[Dataset records]
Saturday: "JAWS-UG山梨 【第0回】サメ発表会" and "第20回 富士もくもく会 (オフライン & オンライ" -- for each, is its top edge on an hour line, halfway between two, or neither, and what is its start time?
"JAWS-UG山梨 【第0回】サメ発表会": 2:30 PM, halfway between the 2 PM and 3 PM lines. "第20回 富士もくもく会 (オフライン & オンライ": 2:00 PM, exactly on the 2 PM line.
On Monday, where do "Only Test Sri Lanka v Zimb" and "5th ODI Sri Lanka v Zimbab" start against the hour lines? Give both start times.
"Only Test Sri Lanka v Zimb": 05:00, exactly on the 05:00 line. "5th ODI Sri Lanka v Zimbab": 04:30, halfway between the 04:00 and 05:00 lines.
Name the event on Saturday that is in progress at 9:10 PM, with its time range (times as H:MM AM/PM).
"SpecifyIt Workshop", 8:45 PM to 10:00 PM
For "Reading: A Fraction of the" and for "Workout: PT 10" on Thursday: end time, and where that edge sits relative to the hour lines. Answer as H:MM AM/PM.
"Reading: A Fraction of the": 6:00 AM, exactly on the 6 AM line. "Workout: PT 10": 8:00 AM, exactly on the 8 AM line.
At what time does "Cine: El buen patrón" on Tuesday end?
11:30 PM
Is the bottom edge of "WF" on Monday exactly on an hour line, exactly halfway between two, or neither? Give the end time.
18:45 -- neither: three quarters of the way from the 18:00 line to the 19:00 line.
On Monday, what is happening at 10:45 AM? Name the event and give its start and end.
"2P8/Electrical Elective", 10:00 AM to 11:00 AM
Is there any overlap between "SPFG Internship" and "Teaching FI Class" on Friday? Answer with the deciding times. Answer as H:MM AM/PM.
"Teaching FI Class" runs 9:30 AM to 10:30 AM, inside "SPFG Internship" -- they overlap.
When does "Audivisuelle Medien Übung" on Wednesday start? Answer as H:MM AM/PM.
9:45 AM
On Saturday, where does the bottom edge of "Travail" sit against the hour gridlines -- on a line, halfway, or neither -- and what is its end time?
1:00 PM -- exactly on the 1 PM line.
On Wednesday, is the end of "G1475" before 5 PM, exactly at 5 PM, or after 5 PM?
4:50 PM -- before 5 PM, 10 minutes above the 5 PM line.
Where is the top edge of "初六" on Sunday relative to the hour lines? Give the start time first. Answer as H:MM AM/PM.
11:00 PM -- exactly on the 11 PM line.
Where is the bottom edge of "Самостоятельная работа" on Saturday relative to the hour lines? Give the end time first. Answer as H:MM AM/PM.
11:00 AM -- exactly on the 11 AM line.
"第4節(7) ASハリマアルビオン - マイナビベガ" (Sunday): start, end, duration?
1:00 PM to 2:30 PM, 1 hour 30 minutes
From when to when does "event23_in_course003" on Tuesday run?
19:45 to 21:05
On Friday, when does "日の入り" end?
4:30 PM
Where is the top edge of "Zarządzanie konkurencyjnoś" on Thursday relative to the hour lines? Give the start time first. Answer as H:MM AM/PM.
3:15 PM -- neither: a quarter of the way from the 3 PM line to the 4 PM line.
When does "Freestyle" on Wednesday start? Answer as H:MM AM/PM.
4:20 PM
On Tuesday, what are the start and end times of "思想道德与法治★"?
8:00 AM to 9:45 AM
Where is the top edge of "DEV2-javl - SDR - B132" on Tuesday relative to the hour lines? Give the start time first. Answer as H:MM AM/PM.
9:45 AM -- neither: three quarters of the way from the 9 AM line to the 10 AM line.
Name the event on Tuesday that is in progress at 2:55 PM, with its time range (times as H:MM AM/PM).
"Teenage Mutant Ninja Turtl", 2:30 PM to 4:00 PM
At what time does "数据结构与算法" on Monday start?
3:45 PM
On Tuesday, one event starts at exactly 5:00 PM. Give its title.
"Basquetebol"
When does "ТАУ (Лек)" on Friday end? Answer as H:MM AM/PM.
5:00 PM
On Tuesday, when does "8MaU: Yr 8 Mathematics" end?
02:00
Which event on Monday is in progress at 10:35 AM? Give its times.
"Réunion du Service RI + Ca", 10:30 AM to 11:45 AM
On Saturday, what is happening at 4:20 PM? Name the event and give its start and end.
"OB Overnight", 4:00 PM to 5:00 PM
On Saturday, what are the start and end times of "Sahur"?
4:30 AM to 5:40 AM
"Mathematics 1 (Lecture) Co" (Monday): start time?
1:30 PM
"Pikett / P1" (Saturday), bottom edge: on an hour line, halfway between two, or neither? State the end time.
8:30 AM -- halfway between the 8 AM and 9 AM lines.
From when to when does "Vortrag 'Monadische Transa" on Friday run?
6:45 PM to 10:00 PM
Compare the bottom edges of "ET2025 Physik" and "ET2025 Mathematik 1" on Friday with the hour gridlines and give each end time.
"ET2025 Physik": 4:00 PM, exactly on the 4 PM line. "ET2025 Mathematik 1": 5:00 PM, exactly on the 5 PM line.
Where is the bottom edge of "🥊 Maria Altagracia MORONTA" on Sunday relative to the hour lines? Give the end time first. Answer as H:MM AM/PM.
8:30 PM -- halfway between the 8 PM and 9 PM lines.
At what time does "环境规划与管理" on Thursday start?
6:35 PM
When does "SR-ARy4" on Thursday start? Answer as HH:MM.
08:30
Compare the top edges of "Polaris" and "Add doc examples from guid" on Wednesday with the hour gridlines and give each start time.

Brief:
Print the lines from the line that contains "On Tuesday, one" up to and including the line that contains "8:30 AM -- halfway", copying each one exactly as it appears.

The solution:
On Tuesday, one event starts at exactly 5:00 PM. Give its title.
"Basquetebol"
When does "ТАУ (Лек)" on Friday end? Answer as H:MM AM/PM.
5:00 PM
On Tuesday, when does "8MaU: Yr 8 Mathematics" end?
02:00
Which event on Monday is in progress at 10:35 AM? Give its times.
"Réunion du Service RI + Ca", 10:30 AM to 11:45 AM
On Saturday, what is happening at 4:20 PM? Name the event and give its start and end.
"OB Overnight", 4:00 PM to 5:00 PM
On Saturday, what are the start and end times of "Sahur"?
4:30 AM to 5:40 AM
"Mathematics 1 (Lecture) Co" (Monday): start time?
1:30 PM
"Pikett / P1" (Saturday), bottom edge: on an hour line, halfway between two, or neither? State the end time.
8:30 AM -- halfway between the 8 AM and 9 AM lines.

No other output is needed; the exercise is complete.